1 慢性腎臓病(CKD)は高齢者の疾患
2002年に慢性腎臓病(CKD)の概念が提言されたことにより,高血圧,糖尿病の合併症としての二次性腎機能障害,加齢に伴う腎機能低下がCKDとして扱われるようになった。現在,CKD患者は,高齢者が圧倒的に多い。わが国では65歳以上の男性の約30%,女性の約40%がCKDという報告がある。
2 たんぱく制限は「低たんぱく質高エネルギー」
たんぱく制限は本来「低たんぱく質高エネルギー食」であり,減らしたたんぱく質分のエネルギーを補充することが前提である。
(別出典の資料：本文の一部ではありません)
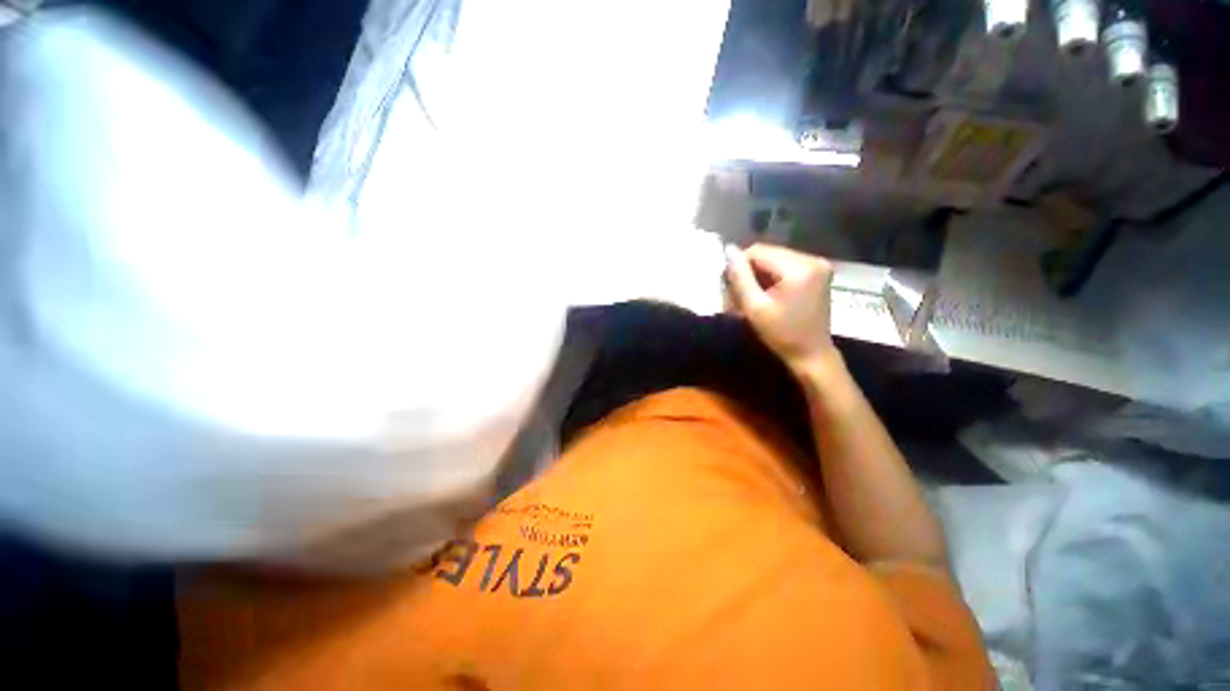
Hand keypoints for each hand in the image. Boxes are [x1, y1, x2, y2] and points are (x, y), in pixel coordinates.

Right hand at [725, 243, 836, 372]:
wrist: (812, 354)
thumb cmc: (781, 334)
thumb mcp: (754, 308)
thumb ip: (740, 278)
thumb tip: (729, 250)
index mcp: (799, 267)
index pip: (758, 251)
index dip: (739, 266)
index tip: (731, 288)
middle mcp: (812, 259)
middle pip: (768, 253)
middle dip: (750, 272)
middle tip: (739, 295)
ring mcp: (818, 264)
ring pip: (775, 259)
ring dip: (760, 275)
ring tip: (752, 296)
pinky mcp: (818, 272)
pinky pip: (786, 266)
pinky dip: (772, 277)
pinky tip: (767, 294)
エネルギー補充は調理法で対応できるが,他の合併疾患との兼ね合いの判断は難しいことが多い。
3 高齢者が直面するサルコペニア・フレイル
ほぼすべての高齢者はサルコペニア・フレイルに直面している。特に短期間でも入院すると,運動不足に加えて「入院食はまずいから食べない」ため,サルコペニア・フレイルのスタートを切ってしまう。予防と改善には,良質なたんぱく質を摂取してしっかり運動することが有用だとされている。
4 合併例ではどうする?
CKD患者の多くが高齢者なので,サルコペニア・フレイルを高率に合併しているか,その高リスク群であると考えてよい。
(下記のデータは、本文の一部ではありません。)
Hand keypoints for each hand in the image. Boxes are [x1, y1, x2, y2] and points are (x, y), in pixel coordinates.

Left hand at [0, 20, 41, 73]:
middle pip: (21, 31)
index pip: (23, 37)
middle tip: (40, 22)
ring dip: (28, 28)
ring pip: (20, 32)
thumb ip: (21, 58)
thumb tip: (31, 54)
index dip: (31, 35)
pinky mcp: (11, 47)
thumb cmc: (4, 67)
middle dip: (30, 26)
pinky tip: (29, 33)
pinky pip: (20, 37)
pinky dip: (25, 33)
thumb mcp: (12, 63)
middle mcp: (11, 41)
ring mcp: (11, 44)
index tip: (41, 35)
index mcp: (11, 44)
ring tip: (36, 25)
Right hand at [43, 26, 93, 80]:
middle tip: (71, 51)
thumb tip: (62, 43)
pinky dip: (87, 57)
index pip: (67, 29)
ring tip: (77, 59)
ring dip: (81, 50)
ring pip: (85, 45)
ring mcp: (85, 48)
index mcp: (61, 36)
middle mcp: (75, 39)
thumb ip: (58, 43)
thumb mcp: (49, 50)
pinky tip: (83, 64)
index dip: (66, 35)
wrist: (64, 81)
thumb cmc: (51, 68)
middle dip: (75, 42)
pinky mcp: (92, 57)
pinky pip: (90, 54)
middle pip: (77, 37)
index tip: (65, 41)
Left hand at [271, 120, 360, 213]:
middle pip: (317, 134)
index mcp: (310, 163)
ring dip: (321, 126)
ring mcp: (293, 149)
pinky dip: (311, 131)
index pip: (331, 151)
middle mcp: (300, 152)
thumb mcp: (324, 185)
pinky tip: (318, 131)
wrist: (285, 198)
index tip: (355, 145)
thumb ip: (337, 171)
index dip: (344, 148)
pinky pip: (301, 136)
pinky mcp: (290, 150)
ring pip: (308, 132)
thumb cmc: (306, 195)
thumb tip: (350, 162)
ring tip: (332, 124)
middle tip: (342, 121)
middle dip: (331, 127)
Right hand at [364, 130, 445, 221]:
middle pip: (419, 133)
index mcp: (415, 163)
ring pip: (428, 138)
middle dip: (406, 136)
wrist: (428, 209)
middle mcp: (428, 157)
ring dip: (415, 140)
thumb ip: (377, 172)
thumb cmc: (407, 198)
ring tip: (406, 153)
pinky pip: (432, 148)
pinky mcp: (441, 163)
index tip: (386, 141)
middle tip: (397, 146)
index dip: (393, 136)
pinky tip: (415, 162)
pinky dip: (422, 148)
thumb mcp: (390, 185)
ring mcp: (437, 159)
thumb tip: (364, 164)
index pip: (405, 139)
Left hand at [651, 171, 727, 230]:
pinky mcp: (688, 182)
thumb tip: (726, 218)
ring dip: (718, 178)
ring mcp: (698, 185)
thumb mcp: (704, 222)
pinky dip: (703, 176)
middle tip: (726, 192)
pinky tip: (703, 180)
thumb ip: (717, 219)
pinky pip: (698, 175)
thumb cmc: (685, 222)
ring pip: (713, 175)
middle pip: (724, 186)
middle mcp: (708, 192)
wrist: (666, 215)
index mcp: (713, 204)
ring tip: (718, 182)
「サルコペニア・フレイルを合併した保存期CKDの食事療法の提言」では,CKDとサルコペニアのリスクを比較検討してたんぱく質摂取量を指示するとしているが,いずれの病態も進行の予測は非常に難しい。
5 進行しない腎臓病?
CKDの中には進行速度が遅いものもある。この見きわめのひとつとして,尿蛋白の有無が重要である。試験紙法で(-)または(±)である場合には進行が緩徐または進行しない可能性が高く,サルコペニア・フレイル対策を優先してよいと判断可能である。詳細なリスク判定はTangriらの回帰式などを用いるか,専門医に依頼してもよい。
6 管理栄養士がいなければ腎臓病療養指導士
医療に携わる管理栄養士の数は少なく,採算面からも小規模医療機関に常勤できる状態ではない。非常勤で雇用しても,患者の来院日と合わないなどの不都合がある。さらに,現場で自信を持って栄養指導をできる医療者は少ない。そうした中で,腎臓病療養指導士は,CKD管理に関する看護師,薬剤師,管理栄養士の領域を広く浅く学ぶことができる資格であり,医療者の少ない施設でも,CKDに対して「ひとりチーム医療」ができる。
7 結局やるのか,やらないのか
筆者は,たんぱく質摂取制限を行う症例は非常に限られると考えている。薬物と違って,家族にまで影響を及ぼす食事療法は「できる範囲で行う」「身体に悪いことはしない」のが限界で,数値にとらわれないことが重要である。食塩にしても「6g未満」にこだわらず,「15gを10gに減らすことにも大きな意義がある」と説明している。特に,栄養素を実際にどのくらい摂取したかを定量化することは難しいため,「今より増やすか,減らすか」を指示して,臨床的な指標の変化に応じてさらに指示していくのが,多くの患者に継続してもらえる方法だと考えている。